***** PAGE EXTRACT

The tweets and Facebook postings started appearing within seconds of the conclusion of the first showing of Terrence Malick’s The Tree of Life, at this year’s Cannes Film Festival, on the morning of May 16. First came word that there had been a chorus of boos from the upper balcony of the screening room. That was followed immediately by assurances that the booing had been answered from other corners of the auditorium with just-as-vigorous applause. By the time I saw the movie at a press screening in Dallas later the same day, the Village Voice had already blogged that it was a “train wreck,” while Film Comment’s Scott Foundas argued that it was “a symphonic film that surges and swells.” Early the next morning, the Los Angeles Times posted an article on its website titled “How Did the Reaction to Terrence Malick’s The Tree of Life Get So Complicated?”—a curious thing to ask of a film that, by then, was still nearly two weeks away from release and had been seen by only a few thousand film-industry professionals and journalists. A few days after that, the Cannes jury, headed this year by Robert De Niro, weighed in on the debate, bestowing upon The Tree of Life the Palme d’Or, the festival’s top prize.

**********
***** LISTED ENTRIES

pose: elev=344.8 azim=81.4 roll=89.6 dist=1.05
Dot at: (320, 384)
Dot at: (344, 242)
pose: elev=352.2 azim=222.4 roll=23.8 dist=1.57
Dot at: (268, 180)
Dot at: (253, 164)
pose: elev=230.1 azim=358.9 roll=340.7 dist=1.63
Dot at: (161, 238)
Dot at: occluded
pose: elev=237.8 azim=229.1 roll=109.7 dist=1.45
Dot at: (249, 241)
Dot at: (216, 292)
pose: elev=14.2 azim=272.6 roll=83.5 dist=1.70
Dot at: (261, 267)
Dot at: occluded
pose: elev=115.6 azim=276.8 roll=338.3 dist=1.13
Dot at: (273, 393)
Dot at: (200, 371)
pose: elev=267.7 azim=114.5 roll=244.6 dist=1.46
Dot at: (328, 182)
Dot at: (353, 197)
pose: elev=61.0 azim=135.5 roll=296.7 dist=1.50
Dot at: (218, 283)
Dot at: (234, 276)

**********

> DESCRIPTION OF THE TASK
Continue the piece on the Cannes reception of The Tree of Life, picking up after its final sentence.

> RESPONSE
Exhausted yet? If ever there was an artist who feeds into the ethos of the Internet age—the gossip that gets reported as news, the sparks of hype that get fanned and flamed—it’s the Austin-based Malick, a notoriously press-shy director who spends years in seclusion working on his strange, elusive films. The Tree of Life was shot in Smithville and a number of other Texas locations in 2008. In the ensuing three years, Malick edited and tinkered and added elaborate digital effects, as speculation about the project turned into a kind of Twitterverse cottage industry. Would it have dinosaurs, as had been rumored on some blogs? Would stars Brad Pitt and Sean Penn end up on the cutting room floor, the way Adrien Brody famously did in Malick’s The Thin Red Line? When the hell was this thing going to finally be released?

And yet, if ever there was an artist whose work so aggressively resists the ethos of our need-to-know-right-now age, well, that would be Malick too. Flush with dreamy longueurs, biblical references, and, yes, two oddly adorable digital dinosaurs, The Tree of Life—which opened in New York and Los Angeles in late May and expands across the country this month—is alternately bizarre and banal, transfixing and turgid. Here’s the difficult, decidedly unfashionable truth about the movie: It may take decades before we’re able to figure out if it’s a masterpiece, a turkey, or (as I suspect after just one viewing) a little of both.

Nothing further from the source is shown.